Justin E.H. Smith  [38:54]
Do you want to say more about this latent, left potential in the use of trauma language?

Danielle Carr  [39:04]
Yeah, so, I mean, I think that when we talk about trauma, one way to think about it as as the way that social conditions register in the body. And that's the basis of positivity, right? That's a shared—like, we all know what it feels like to be depressed from being in quarantine because the state refused to pay people to stay home. Right? And so I think that there is—there's a way of thinking about embodiment and the plasticity of the body in relation to shared environments that is the basis for collectivity.

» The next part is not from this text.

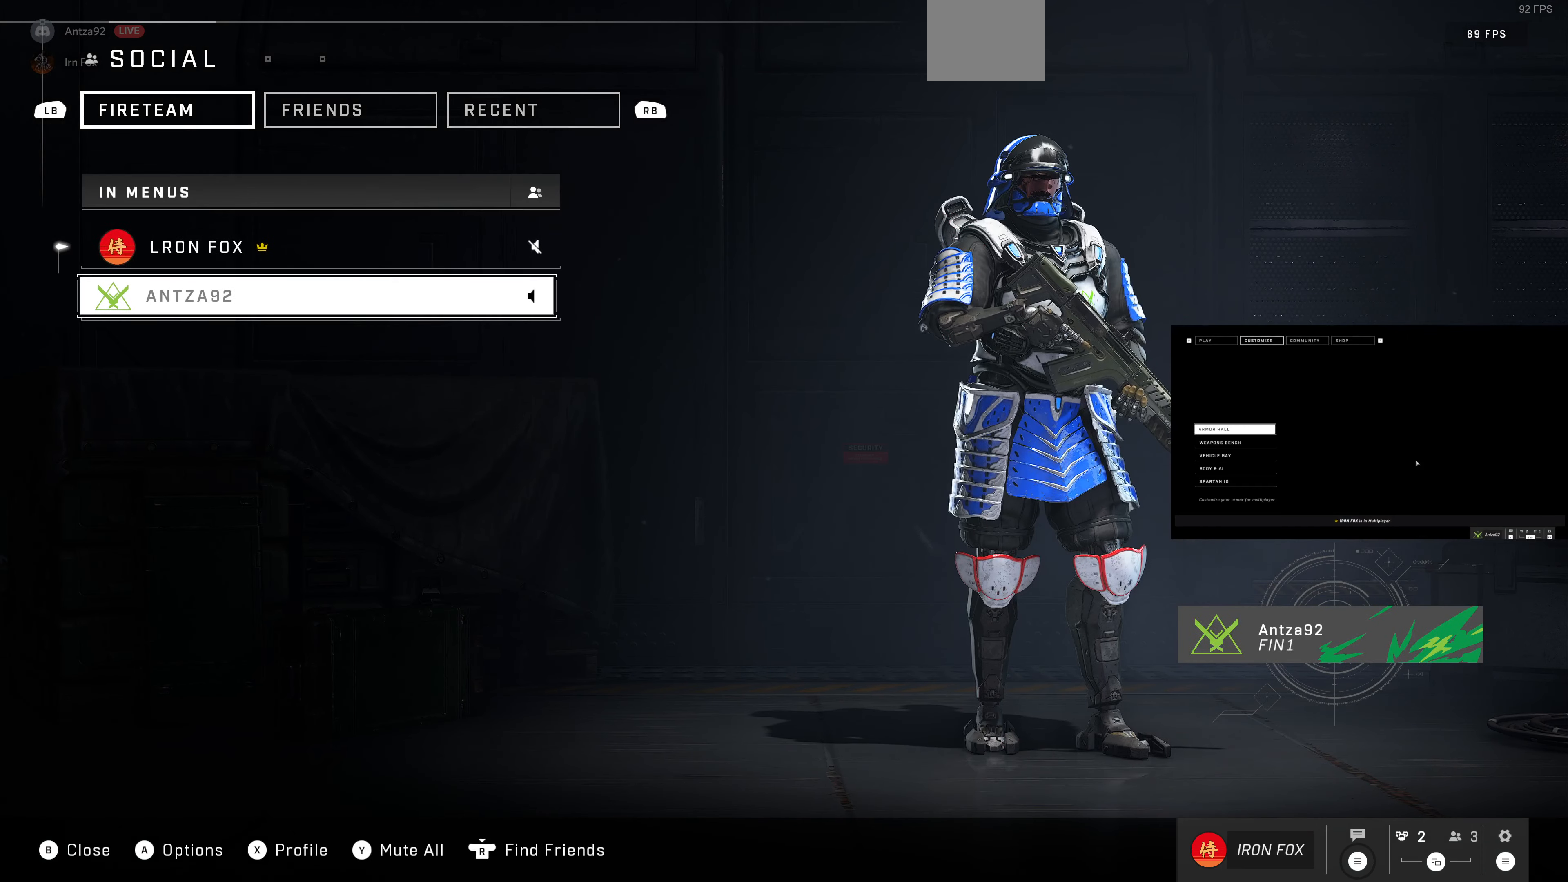
{"buttons": [], "left_stick": "center", "right_stick": "center", "events": [[400, "DPAD_UP", "down"], [500, "DPAD_UP", "up"]]}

Justin E.H. Smith  [39:46]
I gave the example of PTSD though I could have perhaps used other examples that are not connected to trauma—of, again, mobilizing of data and diagnostic terms to account for our condition and our bad fit with institutions or with the economy as a way of attempting to articulate what one perceives as an injustice. But my conviction or my suspicion is that this is less than ideal language for doing that. Right? Every time someone—again to get away from trauma—every time someone says that they can't take a test because they have ADHD or they need these or those special arrangements, this is perpetuating—is it not?—the account of things on which there's something wrong with that person's brain. Right? They came out wrong. And what I always want to do is reassure them that there's nothing wrong with their brain and that there's something liberating in discovering that. Right? Does that make sense?

Danielle Carr  [41:12]
Yeah, I mean, I think it's definitely—part of what we're talking about here is adjustment and normalization to unlivable conditions, right? So, for instance, the United States military is a huge funder of work on PTSD now, and partly that PTSD is a kind of cover story for putting enormous amounts of federal funds into the development of data, data-extracted technologies. Like, you know, DARPA is a big funder of neural implants. And the cover story there is: "it's for PTSD, aka it's good," right? And meanwhile, it's part of subsidizing a pipeline that ends up with Elon Musk and Neuralink. But I think also, when, you know, we think about the very real problem of veterans returning from a war where they have killed a large number of innocent people, it's not that their suffering doesn't matter, but that, you know, that that reaction is, in some ways, like registering something very real. And so when we think about, like, what treatment for that would look like, you know, I think that just making those symptoms go away is not necessarily, like, the right answer. Right? And this connects to your sort of question about, you know, the student who wants extra time on the test—which, like, by the way, I've never liked the carceral teacher. You know, like, dude, basically do whatever. Like, thanks so much for showing up.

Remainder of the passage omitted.